The components of this approach include an orchestration function as a durable function that orchestrates and performs the ACI container and app deployment, monitoring and cleanup, an activity function that is also a durable function and creates the ACI container group and instance, an Azure Container Registry that stores batch processing app in a container image, Azure container instances which run the batch processing jobs, Azure Active Directory and Managed Service Identity that are needed to manage the Azure Container Instances and Application Insights that monitors the job progress.

These components enable a series of durable functions to be connected, managed, monitored and retired. When the job completes. The batch processing job invokes the orchestrator function by raising an external event and provides job status Completed or Failed. Depending on the job status, the orchestrator function stops, restarts, or deletes the container group.

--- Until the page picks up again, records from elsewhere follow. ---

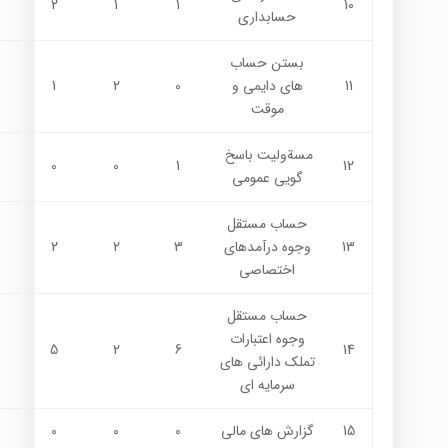
2
1
1
10
حسابداري
بستن حساب
11
هاي دايمي و
0
2
1
موقت
مسةوليت باسخ
0
0
1
12
گويي عمومي
حساب مستقل
13
وجوه درآمدهاي
3
2
2
اختصاصي
حساب مستقل
وجوه اعتبارات
5
2
6
14
تملك دارائي هاي
سرمايه اي
15
گزارش هاي مالي
0
0
0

These serve for scenarios for using multitenant serverless batch processing are ones where workloads are simple and use only one container image. Another use case might be the case where computing needs vary depending on each individual job. Multi-tenant scenarios where some tenants need large computing power and other tenants have small computing requirements represent hybrid requirements and serverless batch processing can help in this regard.

Some considerations apply towards these batch processing scenarios. Long term stable workloads are better done by orchestrating containers in a cluster of dedicated virtual machines rather than on Azure Container Instances. However, ACI can quickly expand and contract the overall capacity to meet surges and peak traffic. In addition to variable load, it is also the most efficient, fast and cost-effective way to scale the number of instances.

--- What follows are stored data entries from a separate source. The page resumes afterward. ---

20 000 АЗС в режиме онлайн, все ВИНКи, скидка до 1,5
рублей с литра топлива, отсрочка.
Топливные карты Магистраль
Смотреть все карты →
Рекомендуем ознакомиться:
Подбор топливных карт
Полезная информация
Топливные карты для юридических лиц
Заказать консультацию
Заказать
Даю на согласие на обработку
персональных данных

On dedicated Virtual machines, rather than scale out the number of VMs and then deploy more containers onto those Virtual Machines, durable functions can be used to schedule and manage the container deployment and deletion.  ACI enables a layered approach to orchestration by providing all of the scheduling and management to run single containers, allowing orchestrator platforms to manage multi-container tasks and architectures like scaling and coordinated upgrades.